____ DATA TO USE

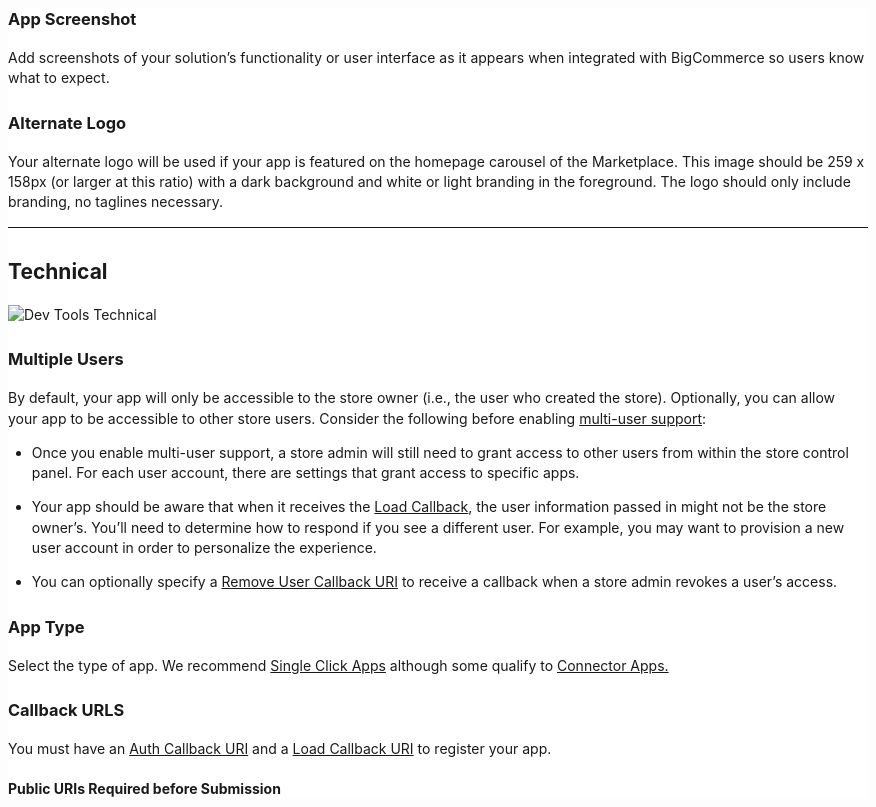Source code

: ### App Screenshot
Add screenshots of your solution’s functionality or user interface as it appears when integrated with BigCommerce so users know what to expect.

### Alternate Logo
Your alternate logo will be used if your app is featured on the homepage carousel of the Marketplace. This image should be 259 x 158px (or larger at this ratio) with a dark background and white or light branding in the foreground. The logo should only include branding, no taglines necessary.

----

<a id="app-store-approval-requirements_technical"></a>

## Technical

![Dev Tools Technical](https://s3.amazonaws.com/user-content.stoplight.io/6012/1536260547856)

### Multiple Users

By default, your app will only be accessible to the store owner (i.e., the user who created the store). Optionally, you can allow your app to be accessible to other store users. Consider the following before enabling [multi-user support](/api-docs/getting-started/building-apps-bigcommerce/building-apps#multi-user-support):

-   Once you enable multi-user support, a store admin will still need to grant access to other users from within the store control panel. For each user account, there are settings that grant access to specific apps.

-   Your app should be aware that when it receives the [Load Callback](/api-docs/getting-started/building-apps-bigcommerce/building-apps#load-uninstall-removal-requests), the user information passed in might not be the store owner’s. You’ll need to determine how to respond if you see a different user. For example, you may want to provision a new user account in order to personalize the experience.

-   You can optionally specify a [Remove User Callback URI](/api-docs/getting-started/building-apps-bigcommerce/building-apps#load-uninstall-removal-requests) to receive a callback when a store admin revokes a user’s access.

### App Type

Select the type of app. We recommend [Single Click Apps](/api-docs/getting-started/building-apps-bigcommerce/types-of-apps#single-click-apps) although some qualify to [Connector Apps.](/api-docs/getting-started/building-apps-bigcommerce/types-of-apps#connector)

### Callback URLS

You must have an [Auth Callback URI](/api-docs/getting-started/building-apps-bigcommerce/building-apps#installation-update-sequence) and a [Load Callback URI](/api-docs/getting-started/building-apps-bigcommerce/building-apps#installation-update-sequence) to register your app.

#### Public URIs Required before Submission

________

## DIRECTIONS:
Write out the text of the records above character for character, leaving out the pictures.

## TASK RESULT:
Source code

: ### App Screenshot
Add screenshots of your solution’s functionality or user interface as it appears when integrated with BigCommerce so users know what to expect.

### Alternate Logo
Your alternate logo will be used if your app is featured on the homepage carousel of the Marketplace. This image should be 259 x 158px (or larger at this ratio) with a dark background and white or light branding in the foreground. The logo should only include branding, no taglines necessary.

----

<a id="app-store-approval-requirements_technical"></a>

## Technical

![Dev Tools Technical](https://s3.amazonaws.com/user-content.stoplight.io/6012/1536260547856)

### Multiple Users

By default, your app will only be accessible to the store owner (i.e., the user who created the store). Optionally, you can allow your app to be accessible to other store users. Consider the following before enabling [multi-user support](/api-docs/getting-started/building-apps-bigcommerce/building-apps#multi-user-support):

-   Once you enable multi-user support, a store admin will still need to grant access to other users from within the store control panel. For each user account, there are settings that grant access to specific apps.

-   Your app should be aware that when it receives the [Load Callback](/api-docs/getting-started/building-apps-bigcommerce/building-apps#load-uninstall-removal-requests), the user information passed in might not be the store owner’s. You’ll need to determine how to respond if you see a different user. For example, you may want to provision a new user account in order to personalize the experience.

-   You can optionally specify a [Remove User Callback URI](/api-docs/getting-started/building-apps-bigcommerce/building-apps#load-uninstall-removal-requests) to receive a callback when a store admin revokes a user’s access.

### App Type

Select the type of app. We recommend [Single Click Apps](/api-docs/getting-started/building-apps-bigcommerce/types-of-apps#single-click-apps) although some qualify to [Connector Apps.](/api-docs/getting-started/building-apps-bigcommerce/types-of-apps#connector)

### Callback URLS

You must have an [Auth Callback URI](/api-docs/getting-started/building-apps-bigcommerce/building-apps#installation-update-sequence) and a [Load Callback URI](/api-docs/getting-started/building-apps-bigcommerce/building-apps#installation-update-sequence) to register your app.

#### Public URIs Required before Submission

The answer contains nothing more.